O epicentro dessa transformação deve ser a
educação, começando pelo currículo de formação básica, como alicerce para a
construção de uma cultura de mediação, bem como projetos que promovam a
mediação como uma prática cotidiana no âmbito comunitário. Sugerimos a
implementação de programas específicos para capacitação de mediadores nas
comunidades e nas escolas.
Para integrar o projeto, recomendamos o
lançamento de campanhas para informar o público sobre a mediação e seus
benefícios, utilizando mídia e redes sociais para mudar a percepção pública e
aumentar a aceitação da mediação como um meio válido de resolução de conflitos.

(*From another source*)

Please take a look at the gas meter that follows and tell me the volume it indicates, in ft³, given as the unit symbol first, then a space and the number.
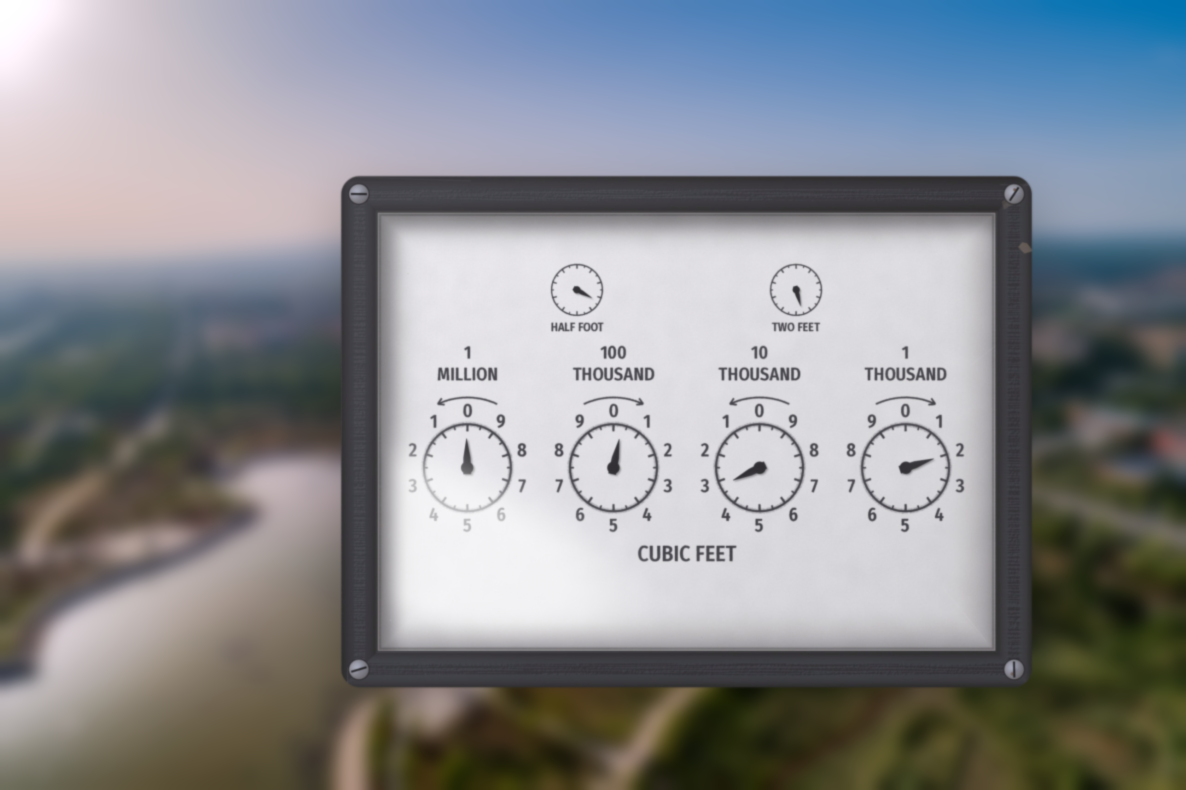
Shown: ft³ 3200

Propomos também a criação de um programa
continuado que abranja os mais diversos órgãos públicos, promovendo a
articulação entre diferentes políticas públicas, de modo a garantir que áreas
como saúde, educação e segurança também se beneficiem de uma abordagem intersetorial,
contribuindo para o cumprimento dos Objetivos de Desenvolvimento Sustentável
(ODS) da ONU, especialmente no que tange à promoção de instituições eficazes e
à manutenção da paz.
Esses projetos, quando bem-sucedidos, podem
servir como modelos replicáveis, fortalecendo a cultura da mediação em todo o
país. Portanto, nossa crítica construtiva é que, para que a mediação e outros
métodos adequados alcancem seu pleno potencial, é necessário um estímulo
direcionado. A transformação legal, por si só, não é suficiente para criar
mecanismos eficazes, especialmente se as pessoas a serem impactadas por eles
sequer os conhecem. É crucial investir na pedagogia da mediação, promovendo a
conscientização e a transformação necessárias.
Estamos diante de uma oportunidade única de
repensar a maneira como resolveremos nossos conflitos e construiremos uma
sociedade mais justa e pacífica.
Como Emanuel Levinas disse: “A verdadeira essência da justiça é reconhecida na responsabilidade pelo Outro.” Que essa proposta seja o início de uma era onde o envolvimento, a participação e a responsabilidade sejam os verdadeiros fundamentos da nossa cidadania.